20 years afterward, Jim Conley had the cleanness of conscience and the sorrow at her death to come to visit the family of Mary Phagan, yes, of the next of kin. No rapist-murderer would ever dare face the suspicious family of the victim and dare look into their angry eyes — and especially not a black man, not into the eyes of furious white men in 1930s Georgia. There was still plenty of lynching in the 1930s.
But they knew from the trial already that Jim was innocent and he was there on a personal mission to tell them what he had seen and felt that day.
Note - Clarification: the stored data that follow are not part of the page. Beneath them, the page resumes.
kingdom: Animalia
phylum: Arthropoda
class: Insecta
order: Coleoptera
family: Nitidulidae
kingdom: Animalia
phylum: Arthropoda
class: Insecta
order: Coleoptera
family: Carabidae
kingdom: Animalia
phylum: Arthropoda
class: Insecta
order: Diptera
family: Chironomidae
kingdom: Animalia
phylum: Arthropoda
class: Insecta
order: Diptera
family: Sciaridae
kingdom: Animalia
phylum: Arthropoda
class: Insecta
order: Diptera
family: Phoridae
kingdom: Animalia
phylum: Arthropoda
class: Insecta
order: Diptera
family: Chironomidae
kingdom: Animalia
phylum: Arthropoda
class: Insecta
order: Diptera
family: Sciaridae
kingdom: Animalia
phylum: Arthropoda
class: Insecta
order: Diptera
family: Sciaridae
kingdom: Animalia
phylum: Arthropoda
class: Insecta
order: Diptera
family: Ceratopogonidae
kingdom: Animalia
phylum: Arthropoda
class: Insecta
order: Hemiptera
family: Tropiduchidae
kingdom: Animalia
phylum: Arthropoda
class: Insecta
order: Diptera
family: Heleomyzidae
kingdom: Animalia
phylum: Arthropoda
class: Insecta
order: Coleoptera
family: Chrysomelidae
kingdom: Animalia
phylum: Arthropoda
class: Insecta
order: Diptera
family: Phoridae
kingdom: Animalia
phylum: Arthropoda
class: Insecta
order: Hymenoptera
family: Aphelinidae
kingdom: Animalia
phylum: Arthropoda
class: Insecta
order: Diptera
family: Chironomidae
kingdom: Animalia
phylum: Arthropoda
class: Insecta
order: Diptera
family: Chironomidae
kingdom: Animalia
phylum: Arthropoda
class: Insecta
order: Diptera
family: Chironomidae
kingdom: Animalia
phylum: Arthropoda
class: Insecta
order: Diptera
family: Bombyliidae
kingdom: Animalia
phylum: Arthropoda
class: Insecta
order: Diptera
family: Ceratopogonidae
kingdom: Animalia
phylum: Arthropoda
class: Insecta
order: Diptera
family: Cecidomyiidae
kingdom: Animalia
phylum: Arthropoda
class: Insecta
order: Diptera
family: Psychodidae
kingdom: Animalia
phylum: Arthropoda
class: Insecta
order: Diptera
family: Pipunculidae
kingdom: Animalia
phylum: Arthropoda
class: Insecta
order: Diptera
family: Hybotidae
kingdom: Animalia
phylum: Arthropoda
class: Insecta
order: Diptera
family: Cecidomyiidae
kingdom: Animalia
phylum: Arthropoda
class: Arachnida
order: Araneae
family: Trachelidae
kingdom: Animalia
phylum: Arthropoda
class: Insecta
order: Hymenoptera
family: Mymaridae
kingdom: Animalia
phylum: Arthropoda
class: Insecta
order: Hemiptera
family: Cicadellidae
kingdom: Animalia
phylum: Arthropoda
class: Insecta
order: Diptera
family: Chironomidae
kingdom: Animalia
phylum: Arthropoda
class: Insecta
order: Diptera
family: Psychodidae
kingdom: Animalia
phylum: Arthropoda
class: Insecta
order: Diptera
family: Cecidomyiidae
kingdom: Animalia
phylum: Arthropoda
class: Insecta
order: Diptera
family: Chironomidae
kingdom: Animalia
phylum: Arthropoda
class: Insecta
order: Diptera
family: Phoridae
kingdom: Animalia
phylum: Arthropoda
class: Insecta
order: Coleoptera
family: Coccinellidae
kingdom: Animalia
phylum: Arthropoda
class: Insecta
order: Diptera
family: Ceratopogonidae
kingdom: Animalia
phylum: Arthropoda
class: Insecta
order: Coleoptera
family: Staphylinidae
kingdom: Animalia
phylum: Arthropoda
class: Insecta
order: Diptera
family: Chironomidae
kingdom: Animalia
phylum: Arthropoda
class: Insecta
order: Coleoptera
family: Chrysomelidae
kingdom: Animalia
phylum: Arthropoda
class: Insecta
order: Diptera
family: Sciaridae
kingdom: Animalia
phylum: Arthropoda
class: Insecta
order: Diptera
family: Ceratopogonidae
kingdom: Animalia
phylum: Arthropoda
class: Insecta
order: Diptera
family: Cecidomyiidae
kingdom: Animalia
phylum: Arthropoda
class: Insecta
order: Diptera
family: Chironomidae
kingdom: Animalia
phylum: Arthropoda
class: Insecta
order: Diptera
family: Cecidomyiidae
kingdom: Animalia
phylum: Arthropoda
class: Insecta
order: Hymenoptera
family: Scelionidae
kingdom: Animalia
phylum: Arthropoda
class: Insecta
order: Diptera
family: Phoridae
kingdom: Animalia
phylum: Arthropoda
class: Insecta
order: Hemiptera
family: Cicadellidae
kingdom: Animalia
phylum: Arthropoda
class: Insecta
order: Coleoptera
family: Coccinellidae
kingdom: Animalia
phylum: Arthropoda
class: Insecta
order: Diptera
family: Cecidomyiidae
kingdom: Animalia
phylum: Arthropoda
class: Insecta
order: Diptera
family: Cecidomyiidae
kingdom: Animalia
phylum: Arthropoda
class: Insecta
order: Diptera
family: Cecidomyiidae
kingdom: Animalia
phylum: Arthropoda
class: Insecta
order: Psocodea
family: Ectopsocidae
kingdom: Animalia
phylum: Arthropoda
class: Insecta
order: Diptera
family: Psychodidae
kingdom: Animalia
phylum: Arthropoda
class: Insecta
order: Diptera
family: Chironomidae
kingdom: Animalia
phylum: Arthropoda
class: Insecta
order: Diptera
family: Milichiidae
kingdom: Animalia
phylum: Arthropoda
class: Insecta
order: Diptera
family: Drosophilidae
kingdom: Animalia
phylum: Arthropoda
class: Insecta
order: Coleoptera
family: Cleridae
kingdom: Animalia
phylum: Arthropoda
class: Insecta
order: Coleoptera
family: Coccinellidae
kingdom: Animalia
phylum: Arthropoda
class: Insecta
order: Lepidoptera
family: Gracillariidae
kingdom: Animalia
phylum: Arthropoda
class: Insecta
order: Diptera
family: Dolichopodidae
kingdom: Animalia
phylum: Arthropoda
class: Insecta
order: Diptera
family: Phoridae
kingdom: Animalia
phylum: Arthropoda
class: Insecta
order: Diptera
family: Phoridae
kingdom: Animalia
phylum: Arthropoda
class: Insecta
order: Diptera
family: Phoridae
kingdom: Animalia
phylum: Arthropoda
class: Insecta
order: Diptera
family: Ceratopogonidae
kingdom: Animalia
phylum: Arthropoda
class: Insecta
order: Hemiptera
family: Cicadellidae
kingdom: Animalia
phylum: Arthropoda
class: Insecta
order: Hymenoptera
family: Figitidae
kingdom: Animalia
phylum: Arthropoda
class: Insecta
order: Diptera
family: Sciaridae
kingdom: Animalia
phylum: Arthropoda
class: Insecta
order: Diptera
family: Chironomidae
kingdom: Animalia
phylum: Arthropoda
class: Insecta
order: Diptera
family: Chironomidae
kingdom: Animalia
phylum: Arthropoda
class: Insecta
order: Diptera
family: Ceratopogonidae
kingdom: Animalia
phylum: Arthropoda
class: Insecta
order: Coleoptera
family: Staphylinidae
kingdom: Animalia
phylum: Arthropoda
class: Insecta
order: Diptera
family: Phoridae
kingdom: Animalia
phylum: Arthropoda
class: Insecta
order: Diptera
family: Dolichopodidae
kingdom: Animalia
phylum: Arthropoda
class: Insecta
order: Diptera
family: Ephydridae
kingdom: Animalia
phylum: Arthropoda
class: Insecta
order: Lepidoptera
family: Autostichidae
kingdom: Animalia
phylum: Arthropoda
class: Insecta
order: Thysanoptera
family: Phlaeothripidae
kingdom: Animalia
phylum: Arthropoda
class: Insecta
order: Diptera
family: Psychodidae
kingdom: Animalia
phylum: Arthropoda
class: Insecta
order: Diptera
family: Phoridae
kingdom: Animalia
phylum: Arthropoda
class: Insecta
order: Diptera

In the book by Mary’s great-niece, of Marietta, but now living in Ellijay, she described how Jim Conley visited her family. (Again, would a rapist do that?)   He did it because, though no angel, Jim was a decent human being.
From page 27-halfway down 31
Excerpt:
Then Grandfather said, “Jim, I believe you because if I didn’t I’d kill you myself.” Then, my father recalls clearly, Grandfather and Jim Conley went out together for a drink.  
Ms Cupid, there were only two men near Mary when she was raped and killed, Jim Conley and Leo Frank.
If Frank did not do it, then Conley did. To exonerate Frank is to point the terrible finger of accusation, 102 years later, at a black man who can no longer brilliantly defend himself, as he did for eight hours on the witness stand in July-Augst 1913, a man who was 100% innocent, so clearly innocent that  in 1913 Atlanta a “negro janitor” was believed over a white businessman.
That is how clear it was that Conley was innocent.
Now I am bashed as a white supremacist; that is like all the other lies spread by the biggest supremacists in the world, the same ones who took down Congresswoman Cynthia McKinney.
I am the one who wrote this:
This is me with my friend Jim Rawls.
I hope you will vote not to make Jim Conley guilty, because if you make Frank innocent, Conley must be the murderer, and he cared about Mary, grieved for her death, and felt pity for her sorrowing family, still in tears over her terrible death two decades later.